▸ DIRECTIVE 1
From the passage on archiving small files, quote the part that opens with the words containing "Sadly, it is" and closes with "the appropriate time.".
▸ DIRECTIVE 2
In the passage on archiving small files, who is responsible for triggering the archiving of the "stack" at the appropriate time?

▸ SELECTED PASSAGE
Vortex 1.7.2 loaded ( Thursday 10. December 2020, at 19:40:59 )
The working directory is now: /home/meunierlf/vortex-workdir/auto_cocoon_58wehh2k/root


Sadly, it is sometime needed to archive small files (such as listings). Since such files usually weight a few megabytes, they are poorly handled by data handling systems such as *HPSS*. Consequently, a recurring requested feature is the ability to gather such files in a single file (like a *tar* file) and to archive them as whole. The "stack" mechanism was designed to address that, however it comes with some drawbacks:

* Since the small files are produced in several tasks, there is a need to manually archive the "stack" when all the files part of the "stack" are available. This is the responsibility of the user to trigger this archiving at the appropriate time.
* If a task is restarted, the archived "stack" may become inconsistent (unless it is archived again).

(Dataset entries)
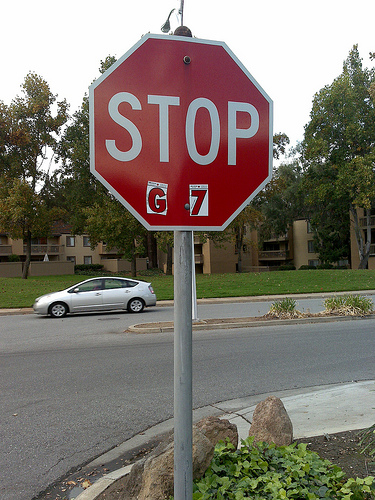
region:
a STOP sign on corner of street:
[75, 25, 281, 248]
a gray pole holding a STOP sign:
[76, 14, 280, 495]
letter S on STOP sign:
[99, 82, 149, 168]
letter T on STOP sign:
[140, 83, 188, 170]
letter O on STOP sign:
[182, 91, 224, 167]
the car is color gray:
[24, 268, 165, 322]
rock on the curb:
[235, 391, 299, 451]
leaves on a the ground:
[213, 437, 331, 499]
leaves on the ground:
[53, 467, 91, 492]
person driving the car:
[85, 279, 103, 291]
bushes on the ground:
[260, 295, 370, 323]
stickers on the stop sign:
[135, 173, 221, 221]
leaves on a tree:
[307, 54, 371, 180]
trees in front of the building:
[309, 56, 372, 269]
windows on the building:
[62, 228, 94, 251]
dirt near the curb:
[310, 432, 362, 474]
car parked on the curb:
[34, 262, 174, 327]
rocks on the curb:
[250, 392, 294, 454]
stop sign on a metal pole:
[80, 22, 275, 241]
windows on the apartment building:
[59, 227, 98, 248]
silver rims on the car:
[131, 295, 142, 312]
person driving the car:
[83, 275, 98, 290]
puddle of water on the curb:
[56, 471, 81, 497]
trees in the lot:
[11, 110, 48, 272]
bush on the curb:
[267, 291, 313, 329]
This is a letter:
[96, 80, 146, 169]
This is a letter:
[144, 85, 180, 175]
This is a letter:
[180, 87, 224, 170]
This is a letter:
[221, 91, 262, 172]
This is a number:
[183, 180, 215, 218]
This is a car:
[26, 269, 164, 327]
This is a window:
[65, 232, 76, 247]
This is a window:
[76, 228, 97, 248]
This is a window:
[80, 251, 99, 276]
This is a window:
[304, 234, 323, 257]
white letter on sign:
[103, 90, 145, 169]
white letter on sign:
[148, 92, 181, 167]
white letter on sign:
[186, 96, 220, 166]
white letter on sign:
[226, 100, 258, 168]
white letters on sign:
[104, 91, 258, 164]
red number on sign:
[190, 189, 208, 216]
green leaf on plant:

▸ CORRECT OUTPUT 1
Sadly, it is sometime needed to archive small files (such as listings). Since such files usually weight a few megabytes, they are poorly handled by data handling systems such as *HPSS*. Consequently, a recurring requested feature is the ability to gather such files in a single file (like a *tar* file) and to archive them as whole. The "stack" mechanism was designed to address that, however it comes with some drawbacks:

* Since the small files are produced in several tasks, there is a need to manually archive the "stack" when all the files part of the "stack" are available. This is the responsibility of the user to trigger this archiving at the appropriate time.

▸ CORRECT OUTPUT 2
The user.